Selama ini umum berpendapat kejahatan merupakan akibat dari
pengangguran. Analisa kriminologi, terutama kriminologi sosial
umumnya mengklaim pengangguran merupakan penyebab terjadinya
kejahatan. Angka kriminalitas yang tinggi di wilayah perkotaan
akhir-akhir ini banyak diklaim sebagai akibat dari besarnya jumlah
pengangguran di perkotaan.
Akhir-akhir ini kita melihat banyak terjadi kasus-kasus
kriminalitas, seperti perampokan, penjambretan, pemerkosaan,
pembunuhan dan sebagainya.

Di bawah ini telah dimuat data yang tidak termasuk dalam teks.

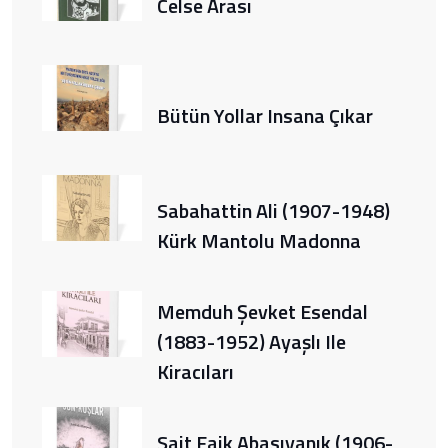
Celse Arası
Bütün Yollar Insana Çıkar
Sabahattin Ali (1907-1948)
Kürk Mantolu Madonna
Memduh Şevket Esendal
(1883-1952) Ayaşlı Ile
Kiracıları
Sait Faik Abasıyanık (1906-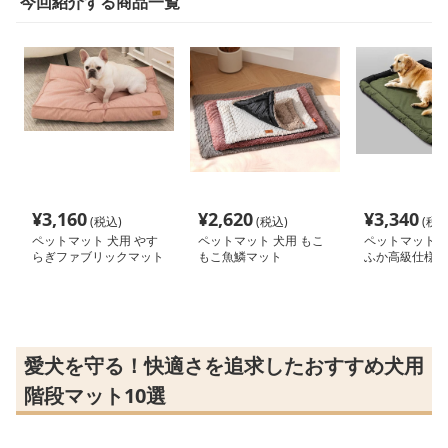
今回紹介する商品一覧
¥
3,160
¥
2,620
¥
3,340
(税込)
(税込)
(税込
ペットマット 犬用 やす
ペットマット 犬用 もこ
ペットマット 犬
らぎファブリックマット
もこ魚鱗マット
ふか高級仕様
愛犬を守る！快適さを追求したおすすめ犬用
階段マット10選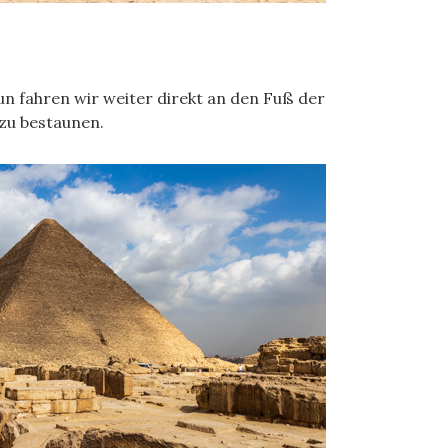
 fahren wir weiter direkt an den Fuß der
zu bestaunen.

Pada umumnya analisa kriminologi selalu
melihat tindak kejahatan semacam itu, selain faktor-faktor
sosial-ekonomi lainnya, pengangguran merupakan faktor penyebabnya.
Karena itu probalitas kejahatan semacam itu umumnya lebih banyak
terdapat pada mereka yang tidak mempunyai pekerjaan.

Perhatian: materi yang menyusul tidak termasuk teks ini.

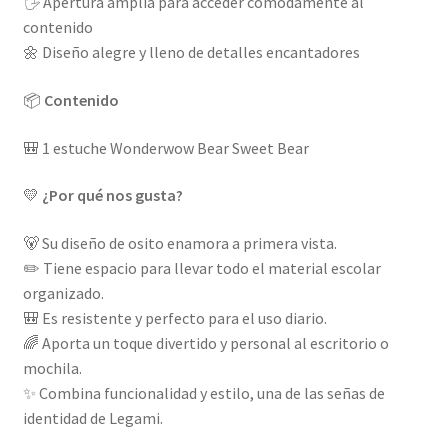
🖐️ Apertura amplia para acceder cómodamente al
contenido
🌼 Diseño alegre y lleno de detalles encantadores
📦
Contenido
🎒 1 estuche Wonderwow Bear Sweet Bear
💛
¿Por qué nos gusta?
🐻 Su diseño de osito enamora a primera vista.
✏️ Tiene espacio para llevar todo el material escolar
organizado.
🎒 Es resistente y perfecto para el uso diario.
🌈 Aporta un toque divertido y personal al escritorio o
mochila.
✨ Combina funcionalidad y estilo, una de las señas de
identidad de Legami.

Yang kurang dipahami dalam kriminologi sosial adalah hubungan
antara kejahatan orang tua dengan timbulnya perilaku-perilaku
sosial tertentu pada diri anak dan keturunannya. Suatu analisa
berdasarkan stratifikasi sosial mencoba membangun korelasi antara
karakteristik status orang tua dengan pendidikan seorang anak di
masa kecil dan kemungkinan mendapatkan pekerjaan di saat dewasa.

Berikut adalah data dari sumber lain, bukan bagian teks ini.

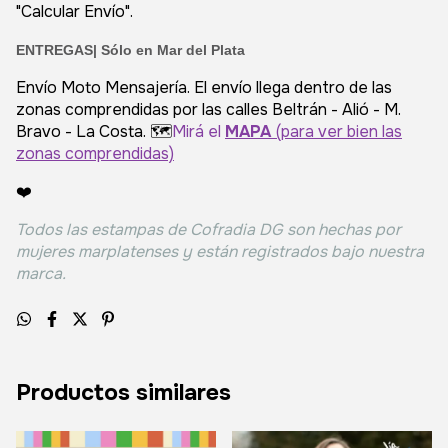
"Calcular Envío".
ENTREGAS| Sólo en Mar del Plata
Envío Moto Mensajería. El envío llega dentro de las
zonas comprendidas por las calles Beltrán - Alió - M.
Bravo - La Costa. 🗺️
Mirá el
MAPA
(para ver bien las
zonas comprendidas)
❤️
Todos las estampas de Cofradia DG son hechas por
mujeres marplatenses y están registrados bajo nuestra
marca.
Productos similares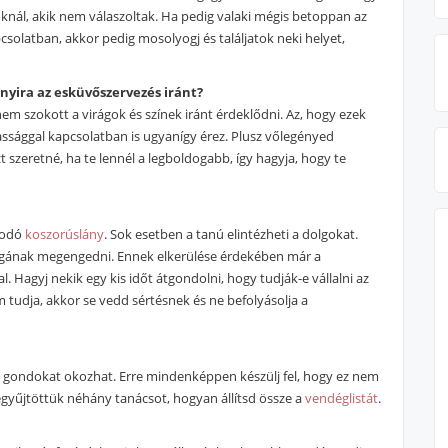
knál, akik nem válaszoltak. Ha pedig valaki mégis betoppan az
csolatban, akkor pedig mosolyogj és találjatok neki helyet,
nyira az esküvőszervezés iránt?
em szokott a virágok és színek iránt érdeklődni. Az, hogy ezek
zassággal kapcsolatban is ugyanígy érez. Plusz vőlegényed
 szeretné, ha te lennél a legboldogabb, így hagyja, hogy te
kodó
koszorúslány
. Sok esetben a tanú elintézheti a dolgokat.
gának megengedni. Ennek elkerülése érdekében már a
. Hagyj nekik egy kis időt átgondolni, hogy tudják-e vállalni az
 tudja, akkor se vedd sértésnek és ne befolyásolja a
ási gondokat okozhat. Erre mindenképpen készülj fel, hogy ez nem
gyűjtöttük néhány tanácsot, hogyan állítsd össze a
vendéglistát
.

Analisa stratifikasi sosial ini di masa lalu dirasakan kurang
memuaskan karena lebih memusatkan perhatiannya pada prestasi status
pekerjaan atau pekerjaan itu sendiri dan bukan pada problem
pengangguran dan kemiskinan. Akibatnya, perhatian memang amat
sedikit dicurahkan pada persoalan hubungan antara kejahatan dan
pengangguran, yaitu terutama analisa tentang hubungan antara tindak
kejahatan sebagai penyebab dan pengangguran seseorang sebagai
akibatnya.
Yang Hilang
Rasanya seperti ada sesuatu yang hilang dari pengamatan dan analisa
orang dalam berbagai literatur di masa lalu, yaitu suatu pemahaman
tentang faktor penyebab terdekat dari pengangguran. Kalau di atas
dikemukakan di Indonesia dikenal adanya beberapa faktor penyebab
pengangguran, maka di situ sebenarnya ada sesuatu yang oleh John
Hagan (1993) dikatakan sebagai ada sesuatu yang hilang atau
terlupakan.
Dengan mendasarkan uraiannya pada konsep yang dikemukakan oleh
Granovetter (1985) yang lebih dikenal dengan Social Embeddedness of
Crime and Unemployment, professor dalam ilmu sosiologi dan hukum
pada Universitas Toronto, AS ini mengemukakan tentang adanya
hubungan antara kejahatan dan pengangguran.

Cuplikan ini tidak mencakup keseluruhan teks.